Philosophers have expressed the same thought. Francis Bacon declared that “silence is the virtue of fools.” The Polish poet C. K. Norwid said that rather than talking to another person, it is sometimes “better to talk to silence.” 3
But how would I speak to silence? Must I be silent myself? And if I did, can silence respond?
The same friend who was stranded in the Dresden train station, had just fled a city that had been part of Germany but was then, in May of 1945, becoming Poland. To complete the overthrow of the German occupiers, the Polish government forbade the use of the German language, whether spoken or written. Polish officials would listen at windows to see if they could hear German being spoken; books, birth certificates, and other documents written in German were destroyed. If the German language was forbidden, what of thoughts conceived in that language? Did my friend have any thoughts at all anymore? Or were they of necessity still-born? Silence imposed can be the cruelest sentence of all.
VI
“How does one photograph silence?” That question intrigues me as I think about how silence permeated our lives in the first days of the pandemic. How would you have photographed that silence? Would you have taken a photo of empty streets? Of empty shopping malls? Deserted offices? Would you have taken a photo of the now-empty chair where your friend always sat when she came to visit? – but then, she doesn’t visit anymore.
During the last couple of years, I think most of us, in the time since what we accepted as normal began to gradually disappear, have experienced unexpected silences: where there was once the noise of traffic and family gatherings; the background buzz of voices; the murmur of one-on-one heartfelt talks, silence now reigns. This silence was unsettling and raised unanswerable questions. How do you get through a crisis when you realize that, at the end of the day, everything might not be all right?
When the pandemic began, I went through a couple of weeks of irrational panic.
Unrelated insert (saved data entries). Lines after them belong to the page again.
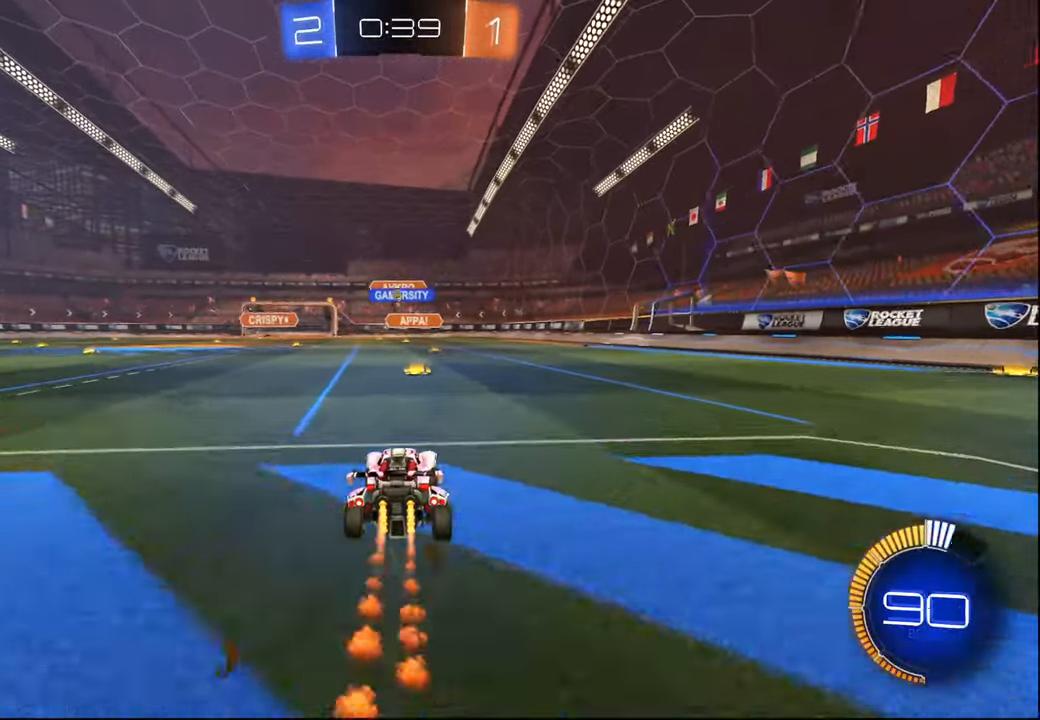
{"buttons": ["L2"], "left_stick": "center", "right_stick": "center", "events": [[200, "R1", "up"], [267, "L2", "down"], [267, "left_stick", "right"], [300, "R2", "up"], [367, "left_stick", "center"], [417, "left_stick", "left"], [484, "left_stick", "center"]]}
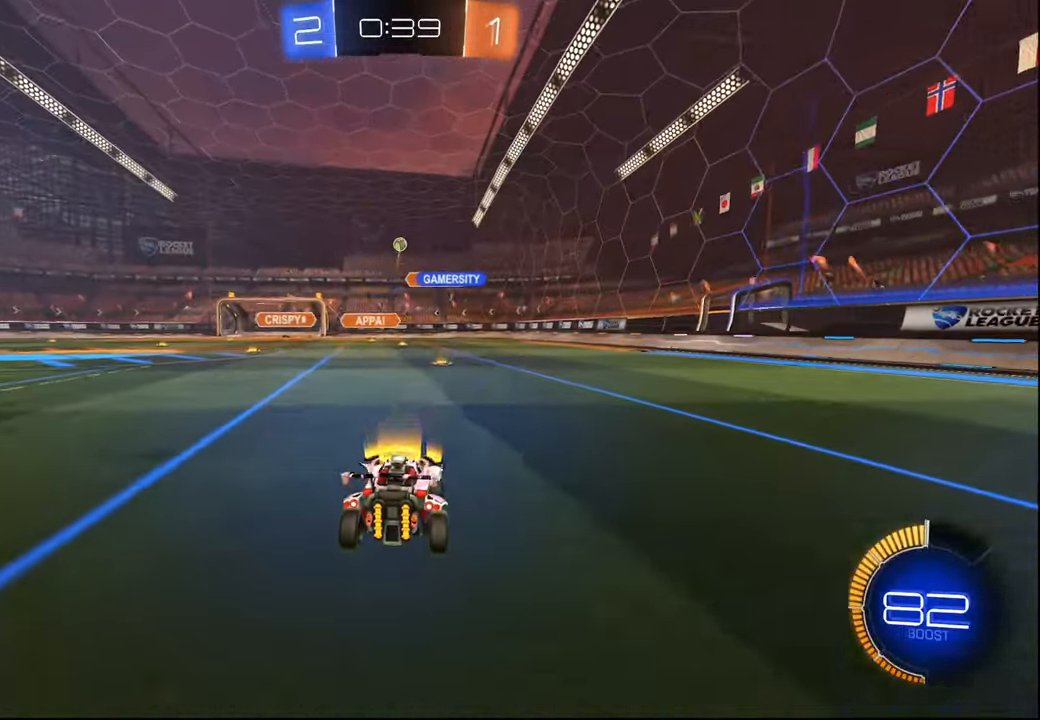
{"buttons": ["CROSS", "R1", "R2"], "left_stick": "down", "right_stick": "center", "events": [[217, "CROSS", "down"], [217, "L2", "up"], [217, "left_stick", "down-right"], [250, "R2", "down"], [334, "L3", "down"], [384, "L3", "up"], [434, "CROSS", "up"], [434, "left_stick", "center"], [467, "CROSS", "down"], [484, "R1", "down"], [484, "left_stick", "down"]]}
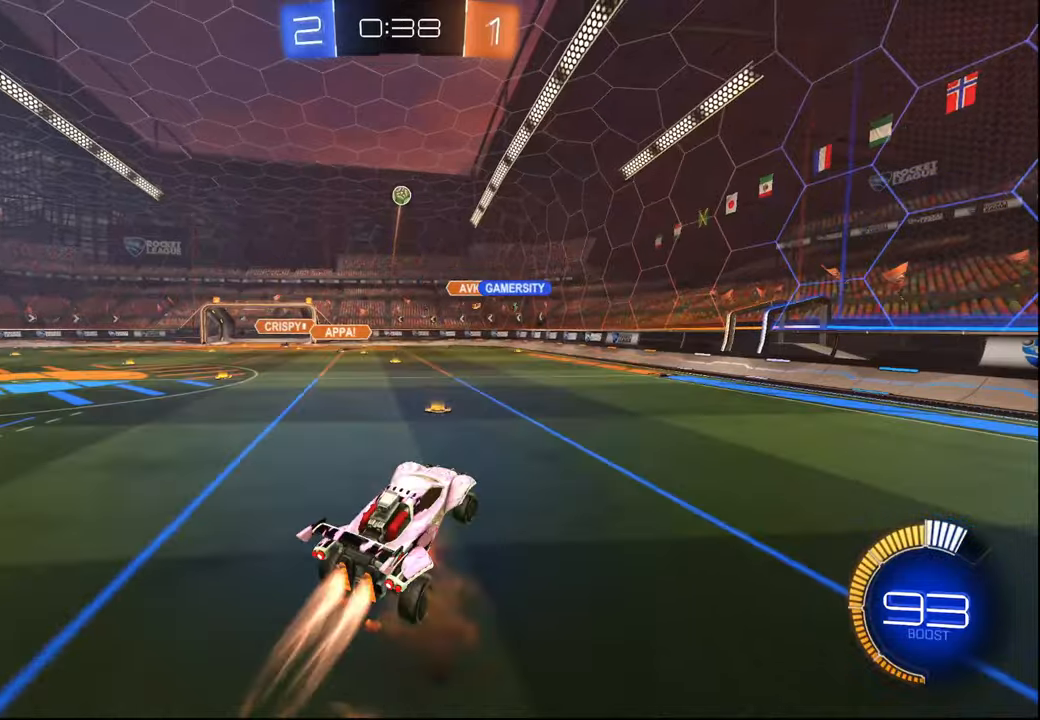
{"buttons": ["L1", "R1", "R2"], "left_stick": "up", "right_stick": "center", "events": [[17, "L1", "down"], [100, "left_stick", "down-right"], [217, "left_stick", "up-right"], [267, "left_stick", "up"], [317, "CROSS", "up"]]}
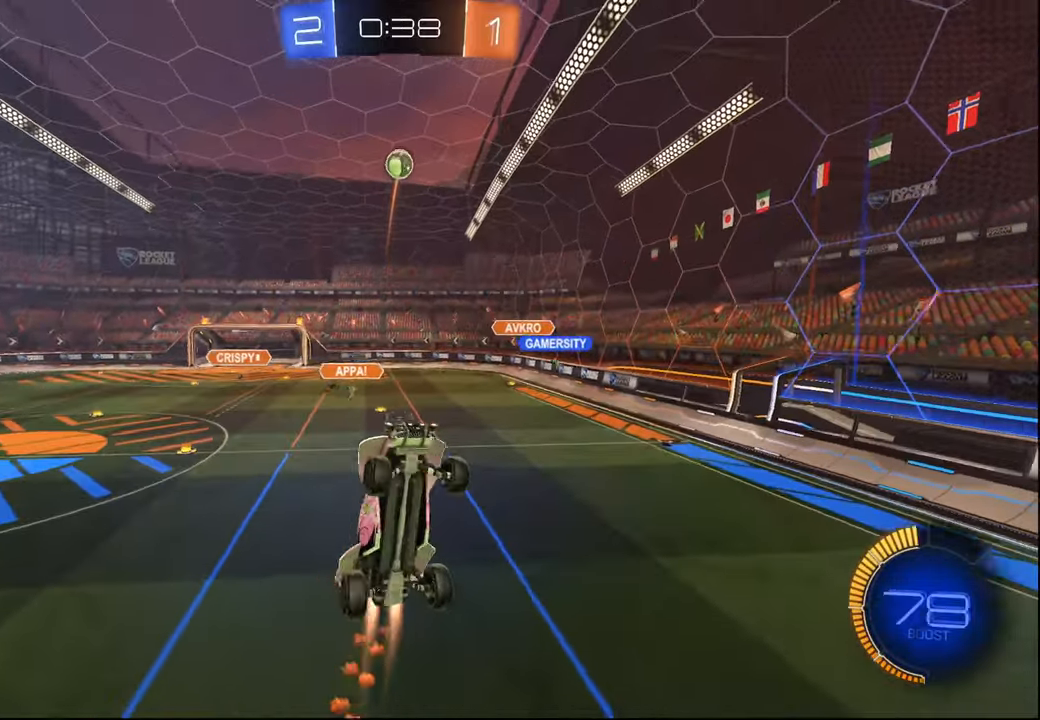
{"buttons": ["R2"], "left_stick": "down-right", "right_stick": "center", "events": [[34, "left_stick", "left"], [150, "left_stick", "down"], [200, "left_stick", "up-left"], [367, "left_stick", "down-right"], [384, "L1", "up"], [484, "R1", "up"]]}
I couldn’t remember what day it was. One week, every day, I asked my husband what time he wanted lunch “today” – Saturday. He would gently tell me, “Constance, today is Wednesday … or Thursday… or Friday…” until he could finally give me an answer: “2 o’clock.”
I like to think I am someone who can roll with the unexpected; nonetheless, I always plan out the next week or month in some detail, even knowing some things might have to change. But suddenly, there was no way to plan much beyond lunchtime. I started to feel very, very alone. Lunches out with friends ceased. I was discouraged from going to the grocery store. I couldn’t drive to visit my children in Washington or Texas. The zoo was closed; museums were closed; the malls were closed. I finally had all the time I had ever wanted to read – and then, I didn’t want to read any more.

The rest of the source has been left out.